= Text segment =
The Pinnacle of Avarice

Entrance Ramp
•	Warden of Wind each have 204 Hp 
•	AC 34, touch 12, flat-footed 33 (+10 armor, +3 deflection, +1 Dexterity, +12 natural, –2 size)
•	Attacks Gargantuan Heavy Flail +22/+17/+12 (4d8+18/17-20x2) 
•	Fort +19, Ref +9, Will +13
•	Feats Cleave, Iron Will, Full Opportunity (Whenever you make an attack of opportunity, you can use the full attack action to make all of your attacks. You may use this ability only once per round, regardless of how many attacks of opportunity you are allowed to make), Improved Critical Heavy Flail, Large Bruiser (When fighting foes smaller than you, once per round you get to make an attack of opportunity when they take a 5-foot step in your threatened area. This attack counts against your total number of attacks of opportunity each round.) Power Attack,
•	Gear +2 Full Plate, Sihedron Ring
•	There is a Warden of Wind per PC 
•	Warden of Thunder each have 228 Hp 
•	AC 34, touch 12, flat-footed 33 (+10 armor, +3 deflection, +1 Dexterity, +12 natural, –2 size)
•	Attacks Great Sword +26/+21+16 Melee (4d6+21/17-20)
•	Fort +20, Ref +11, Will +16
•	Feats Cleave, Combat Reflexes, Iron Will, Full Opportunity (Whenever you make an attack of opportunity, you can use the full attack action to make all of your attacks. You may use this ability only once per round, regardless of how many attacks of opportunity you are allowed to make), Improved Critical Great Sword, Large Bruiser (When fighting foes smaller than you, once per round you get to make an attack of opportunity when they take a 5-foot step in your threatened area. This attack counts against your total number of attacks of opportunity each round.) Power Attack,
•	Gear +2 Full Plate, Sihedron Ring

Central Hall
•	Warden of Wind each have 204 Hp 
•	Warden of Thunder each have 228 Hp 
•	See previous entry for stats
•	There is a Warden of Wind per PC 

Throne Room
•	Viorian Dekanti, Champion of Shalast has 288 Hp 
•	Init +3; Senses Listen +3, Spot +3
•	AC 36, touch 14, flat-footed 33 (+13 armor, +3 deflection, +1 Dexterity, +1 Dodge  +8 Shield, +1 Weapon, –1 size)

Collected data
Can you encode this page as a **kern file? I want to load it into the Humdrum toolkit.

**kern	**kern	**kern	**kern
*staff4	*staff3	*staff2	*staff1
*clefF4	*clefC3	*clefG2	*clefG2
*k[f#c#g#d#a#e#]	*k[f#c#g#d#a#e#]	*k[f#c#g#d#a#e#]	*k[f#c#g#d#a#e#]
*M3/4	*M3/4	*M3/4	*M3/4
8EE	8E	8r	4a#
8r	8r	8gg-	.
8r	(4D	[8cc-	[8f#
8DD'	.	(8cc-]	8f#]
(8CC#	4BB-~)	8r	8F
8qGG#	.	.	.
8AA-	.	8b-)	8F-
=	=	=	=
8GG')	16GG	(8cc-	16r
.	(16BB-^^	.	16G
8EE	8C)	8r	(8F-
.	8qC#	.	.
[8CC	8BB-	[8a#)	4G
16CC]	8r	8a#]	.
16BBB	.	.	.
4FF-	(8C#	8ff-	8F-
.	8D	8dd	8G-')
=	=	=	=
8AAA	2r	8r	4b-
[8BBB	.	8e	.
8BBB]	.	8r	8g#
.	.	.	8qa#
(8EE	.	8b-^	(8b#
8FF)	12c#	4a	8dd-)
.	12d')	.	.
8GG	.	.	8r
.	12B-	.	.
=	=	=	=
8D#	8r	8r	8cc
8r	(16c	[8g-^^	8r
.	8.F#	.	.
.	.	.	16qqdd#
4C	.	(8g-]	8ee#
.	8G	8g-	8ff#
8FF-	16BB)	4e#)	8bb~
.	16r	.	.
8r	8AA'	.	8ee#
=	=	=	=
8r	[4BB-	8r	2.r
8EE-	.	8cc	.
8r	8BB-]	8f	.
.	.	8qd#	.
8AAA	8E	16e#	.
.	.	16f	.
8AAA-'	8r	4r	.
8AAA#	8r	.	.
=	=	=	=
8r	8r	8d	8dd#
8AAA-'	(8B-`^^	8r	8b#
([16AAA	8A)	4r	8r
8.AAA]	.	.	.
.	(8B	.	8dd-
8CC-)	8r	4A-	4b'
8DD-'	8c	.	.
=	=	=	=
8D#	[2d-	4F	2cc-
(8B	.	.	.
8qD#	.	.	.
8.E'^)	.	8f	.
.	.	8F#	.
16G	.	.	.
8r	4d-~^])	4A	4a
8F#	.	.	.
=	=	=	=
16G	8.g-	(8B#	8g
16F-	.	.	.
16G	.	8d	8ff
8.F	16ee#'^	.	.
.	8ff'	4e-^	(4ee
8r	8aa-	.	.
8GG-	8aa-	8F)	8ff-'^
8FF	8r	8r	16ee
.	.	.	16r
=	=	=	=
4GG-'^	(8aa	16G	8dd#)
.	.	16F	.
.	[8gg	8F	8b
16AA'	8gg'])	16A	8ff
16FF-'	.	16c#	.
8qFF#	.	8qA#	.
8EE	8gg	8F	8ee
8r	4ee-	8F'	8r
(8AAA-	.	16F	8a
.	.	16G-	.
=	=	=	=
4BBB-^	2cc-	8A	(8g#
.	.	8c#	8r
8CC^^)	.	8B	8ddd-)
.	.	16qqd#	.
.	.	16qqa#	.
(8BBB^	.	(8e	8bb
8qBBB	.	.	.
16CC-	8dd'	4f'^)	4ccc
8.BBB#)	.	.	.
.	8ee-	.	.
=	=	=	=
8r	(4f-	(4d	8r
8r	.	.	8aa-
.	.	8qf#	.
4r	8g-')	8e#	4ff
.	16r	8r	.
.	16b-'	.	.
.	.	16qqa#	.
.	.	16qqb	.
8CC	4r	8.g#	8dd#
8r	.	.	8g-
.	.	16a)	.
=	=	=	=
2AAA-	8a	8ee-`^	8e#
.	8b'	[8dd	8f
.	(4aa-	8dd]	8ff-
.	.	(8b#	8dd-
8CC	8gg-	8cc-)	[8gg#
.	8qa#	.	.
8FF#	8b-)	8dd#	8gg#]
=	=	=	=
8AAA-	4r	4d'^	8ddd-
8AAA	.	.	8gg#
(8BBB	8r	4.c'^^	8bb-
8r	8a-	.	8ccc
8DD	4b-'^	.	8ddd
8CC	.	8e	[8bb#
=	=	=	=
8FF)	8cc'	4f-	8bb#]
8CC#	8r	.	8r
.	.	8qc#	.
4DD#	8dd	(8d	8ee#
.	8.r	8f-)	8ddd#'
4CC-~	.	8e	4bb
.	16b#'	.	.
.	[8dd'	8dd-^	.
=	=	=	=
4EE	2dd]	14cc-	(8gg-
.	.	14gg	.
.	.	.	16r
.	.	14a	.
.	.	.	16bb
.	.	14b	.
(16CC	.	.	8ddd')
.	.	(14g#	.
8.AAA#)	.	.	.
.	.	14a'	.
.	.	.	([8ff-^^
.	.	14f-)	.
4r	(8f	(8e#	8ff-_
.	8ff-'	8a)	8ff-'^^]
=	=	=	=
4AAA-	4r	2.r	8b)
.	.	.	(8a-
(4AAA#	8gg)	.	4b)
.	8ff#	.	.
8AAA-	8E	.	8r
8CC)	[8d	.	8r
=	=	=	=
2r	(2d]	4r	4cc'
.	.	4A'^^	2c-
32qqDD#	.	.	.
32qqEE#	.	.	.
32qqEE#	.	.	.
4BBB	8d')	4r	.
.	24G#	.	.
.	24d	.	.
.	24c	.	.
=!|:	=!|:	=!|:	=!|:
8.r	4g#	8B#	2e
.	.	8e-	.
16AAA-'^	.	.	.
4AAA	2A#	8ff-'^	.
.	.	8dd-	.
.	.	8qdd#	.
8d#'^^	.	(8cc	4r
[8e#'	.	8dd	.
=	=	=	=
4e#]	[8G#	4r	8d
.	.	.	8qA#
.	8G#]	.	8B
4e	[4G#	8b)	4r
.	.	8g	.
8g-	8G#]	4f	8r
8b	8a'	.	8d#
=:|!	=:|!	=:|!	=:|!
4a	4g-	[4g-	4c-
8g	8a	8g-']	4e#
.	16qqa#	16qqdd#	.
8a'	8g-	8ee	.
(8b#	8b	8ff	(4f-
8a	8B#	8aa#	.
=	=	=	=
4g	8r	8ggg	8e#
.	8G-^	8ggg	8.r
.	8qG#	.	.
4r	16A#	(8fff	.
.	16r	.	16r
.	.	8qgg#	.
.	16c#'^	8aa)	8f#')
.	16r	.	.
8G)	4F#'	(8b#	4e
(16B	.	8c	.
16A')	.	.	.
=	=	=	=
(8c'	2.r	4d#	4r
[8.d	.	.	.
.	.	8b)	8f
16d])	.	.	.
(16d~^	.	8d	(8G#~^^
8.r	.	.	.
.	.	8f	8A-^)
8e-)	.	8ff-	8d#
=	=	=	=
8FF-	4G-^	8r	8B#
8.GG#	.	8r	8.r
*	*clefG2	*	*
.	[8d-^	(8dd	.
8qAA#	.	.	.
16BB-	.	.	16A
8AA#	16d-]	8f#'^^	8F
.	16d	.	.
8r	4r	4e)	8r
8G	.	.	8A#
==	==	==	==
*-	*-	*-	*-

= Tasks to carry out =
#1 Write out the passage of the Pinnacle of Avarice stat notes that starts with the words containing "Entrance Ramp" and finishes with "Flail +22/+17/+12 (4d8+18/17-20x2)".
#2 Extend the Pinnacle of Avarice stat notes beyond their final line.

= Numbered responses =
#1
Entrance Ramp
•	Warden of Wind each have 204 Hp 
•	AC 34, touch 12, flat-footed 33 (+10 armor, +3 deflection, +1 Dexterity, +12 natural, –2 size)
•	Attacks Gargantuan Heavy Flail +22/+17/+12 (4d8+18/17-20x2)

#2
•	Melee Chellan +30/+25(2d6+19/15–20) or Chellan +28/+28/+23/+18/+13/+8 (2d6+19/15–20) and Shield Bash +23 (1d6+4) (+4 to confirm Crits)
•	Hasted Chellan +29/+29/+29/+24/+19/+14/+9 (2d6+19/15–20) and Shield Bash +24 (1d6+4)
•	Feats Altitude Affinity, Dodge Full Opportunity, Shield Specialization (+1 Additional Shield Bonus), Improved Shield Specialization (You can block one melee attack with your shield if you succeed at an opposed check using your attack roll against the attacker’s attack roll. This is a free action that you can use once per round on another character’s turn.) Greater Weapon Focus (Scimitar), Greater Weapon Specialization (Scimitar),  Melee Weapon Mastery – Slashing,  Improved Shield Bash, Iron Will, Lightning Reflexes, Slashing Fury , Power Attack, Power Critical, Two-Weapon Fighting, Weapon Focus (Scimitar), Weapon Specialization (Scimitar) Weapon Supremacy (Scimitar) (When fighting with a Scimitar, receive the following benefits:
o	 a) +4 bonus to avoid being Disarmed; 
o	b) If Grappled, you may still attack with the chosen weapon as a Standard Attack or a Full Round Attack without penalty; 
o	c) When you make a Full Round Attack, you may assign a +5 bonus on any attack roll after the 1st; 
o	d) You may “Take 10” on your attack roll, once per round;  
o	e) +1 bonus to AC.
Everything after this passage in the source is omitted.